HOOKWORMS, “Microshift” (Domino, 2018)

Lo avevano detto già prima che l’album fosse pubblicato: il nuovo disco sarebbe stato completamente differente da “Pearl Mystic” e “The Hum” e orientato verso una certa psichedelia di carattere ossessivo e fatta di ripetizioni cicliche riprese dal kraut-rock o il sound degli Spacemen 3. Così, adesso che “Microshift” è stato pubblicato e possiamo finalmente ascoltarlo, non possiamo che convenire che Matthew Johnson, il carismatico e anti-divo frontman degli Hoowkworms, e i suoi compagni siano stati di parola.

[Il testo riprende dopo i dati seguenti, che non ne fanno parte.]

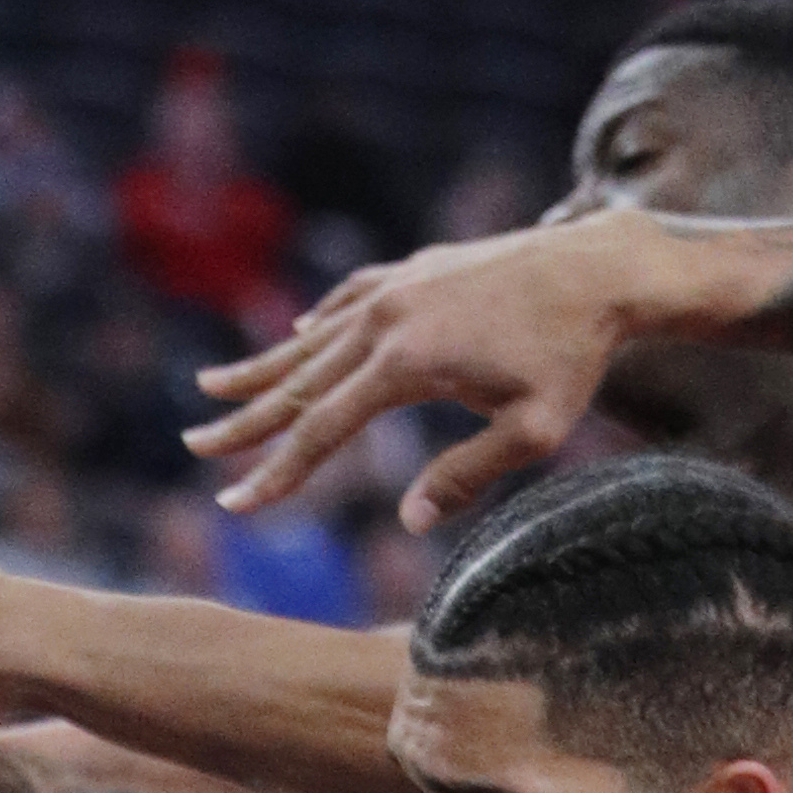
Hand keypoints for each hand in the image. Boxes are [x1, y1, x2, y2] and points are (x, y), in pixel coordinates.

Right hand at [184, 211, 654, 522]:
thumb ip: (467, 475)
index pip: (322, 430)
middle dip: (244, 422)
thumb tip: (410, 522)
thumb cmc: (572, 357)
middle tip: (195, 448)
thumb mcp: (533, 432)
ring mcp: (394, 288)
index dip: (275, 473)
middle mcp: (384, 320)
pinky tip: (293, 334)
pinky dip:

Quello che la band di Leeds non ci aveva detto, tuttavia, è che questo nuovo sound sarebbe stato anche segnato da una decisa svolta pop, che giunge inaspettata ma che dopo una iniziale curiosità, vince ogni diffidenza e appare effettivamente riuscita.

La componente sintetica in questo nuovo disco è sicuramente quella dominante, ma del resto non poteva essere altrimenti nell’intento di combinare una certa psichedelia con composizioni allo stesso tempo pop e ascoltabili, persino dancerecci. “Negative Space” apre subito le danze con un pezzo pop trascinante e costruito su basi sintetiche riprese dalla esperienza della french touch e che può ricordare i momenti migliori dei Daft Punk. Con “The Soft Season” si paga pegno agli Spacemen 3 e al talento melodico di J. Spaceman e dei suoi Spiritualized. “Reunion”, “Each Time We Pass” e il sound espressionista di “Boxing Day” sono sicuramente momenti interessanti, ma il disco come detto è soprattutto una manifestazione di energia synth-pop, ribadita da ripetizioni modulari sintetiche a metà tra espressioni di pura gioia e neo-romanticismo come “Opener”, “Ullswater”, “Static Resistance”, “Shortcomings”. Suoni che potrebbero apparire anomali per un gruppo che si è sempre sottratto a ogni protagonismo, ma che evidente con questo lavoro mira a esprimere completamente se stesso e reclamare la giusta attenzione da parte degli ascoltatori e la critica musicale di ogni tipo.